The proliferation of synthetic images generated by advanced AI models poses significant challenges in identifying and understanding manipulated visual content. Current fake image detection methods predominantly rely on binary classification models that focus on accuracy while often neglecting interpretability, leaving users without clear insights into why an image is deemed real or fake. To bridge this gap, we introduce TruthLens, a novel training-free framework that reimagines deepfake detection as a visual question-answering (VQA) task. TruthLens utilizes state-of-the-art large vision-language models (LVLMs) to observe and describe visual artifacts and combines this with the reasoning capabilities of large language models (LLMs) like GPT-4 to analyze and aggregate evidence into informed decisions. By adopting a multimodal approach, TruthLens seamlessly integrates visual and semantic reasoning to not only classify images as real or fake but also provide interpretable explanations for its decisions.
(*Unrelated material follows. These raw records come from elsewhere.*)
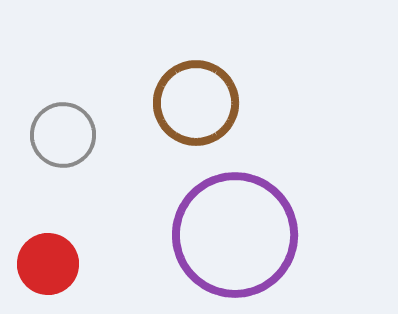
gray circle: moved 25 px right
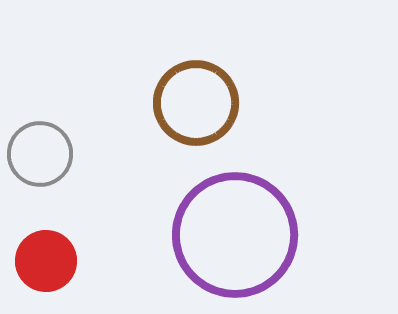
gray circle: moved 23 px left, 19 px down
red circle: moved 2 px left, 3 px up
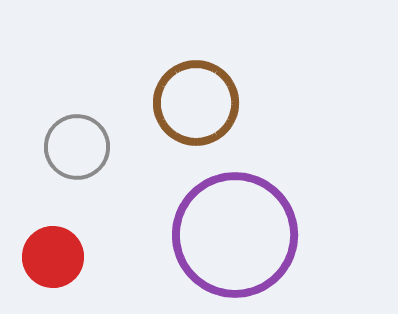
gray circle: moved 37 px right, 7 px up
red circle: moved 7 px right, 4 px up
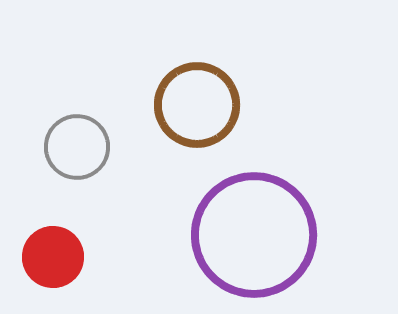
brown circle: moved 1 px right, 2 px down
purple circle: moved 19 px right
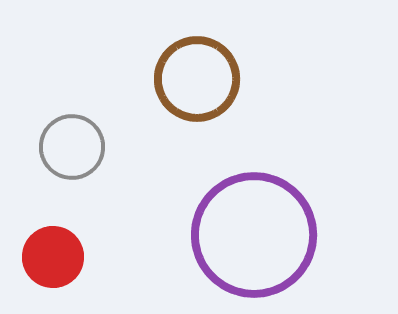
brown circle: moved 26 px up
gray circle: moved 5 px left
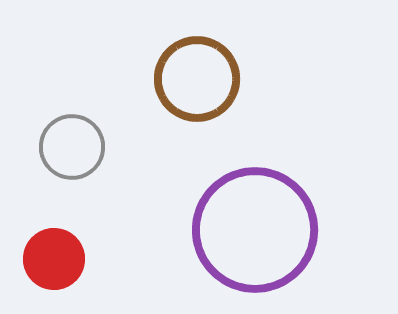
purple circle: moved 1 px right, 5 px up
red circle: moved 1 px right, 2 px down
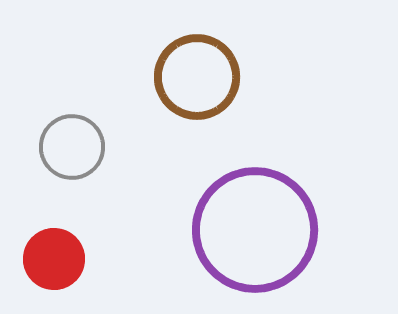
brown circle: moved 2 px up
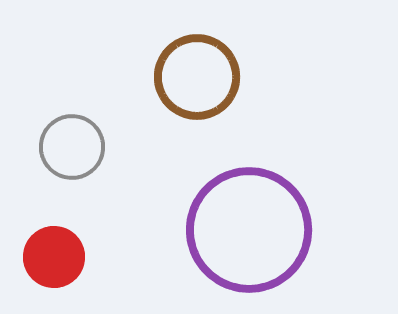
purple circle: moved 6 px left
red circle: moved 2 px up
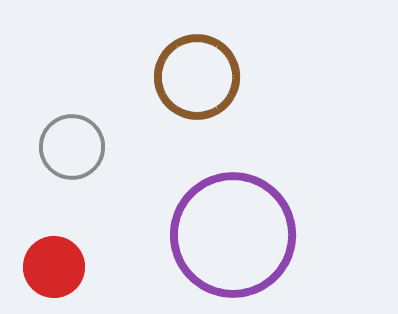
purple circle: moved 16 px left, 5 px down
red circle: moved 10 px down
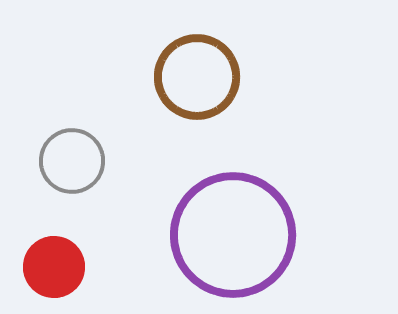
gray circle: moved 14 px down
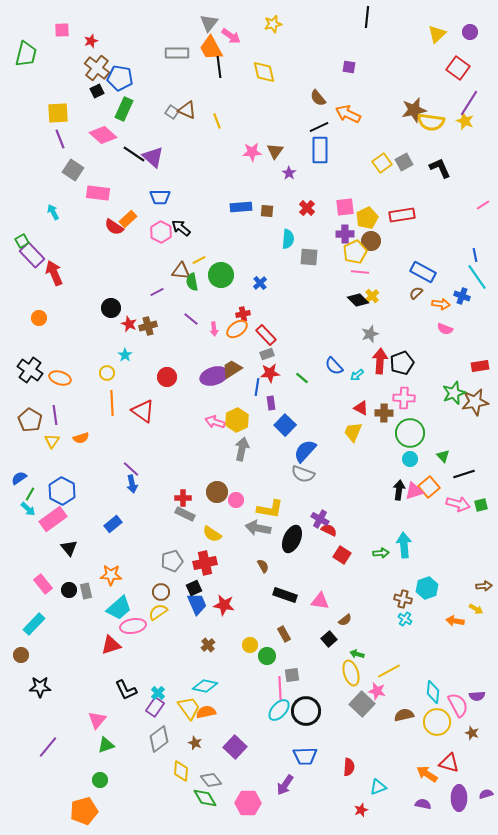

This transparency enhances trust and provides valuable insights into the artifacts that signal synthetic content. Extensive evaluations demonstrate that TruthLens outperforms conventional methods, achieving high accuracy on challenging datasets while maintaining a strong emphasis on explainability. By reframing deepfake detection as a reasoning-driven process, TruthLens establishes a new paradigm in combating synthetic media, combining cutting-edge performance with interpretability to address the growing threats of visual disinformation.

Paper Structure

This paper contains 25 sections, 6 equations, 4 figures, 4 tables.

Figures (4)

  • Figure 1: Overview of the detection pipeline used in the TruthLens framework.
  • Figure 2: Overview of the evaluation dataset on the left hand side we have Real images from FFHQ dataset ffhq and on the right we have ProGAN generated images from ForgeryNet dataset forgerynet and Latent Diffusion Model(LDM) LDM generated images.
  • Figure 3: A visualization of the yes/no prompts given to LVLMs, and their responses.
  • Figure 4: A visualization of the output of the model for each of the prompts, and the LVLM's final verdict on whether each sample is real or fake.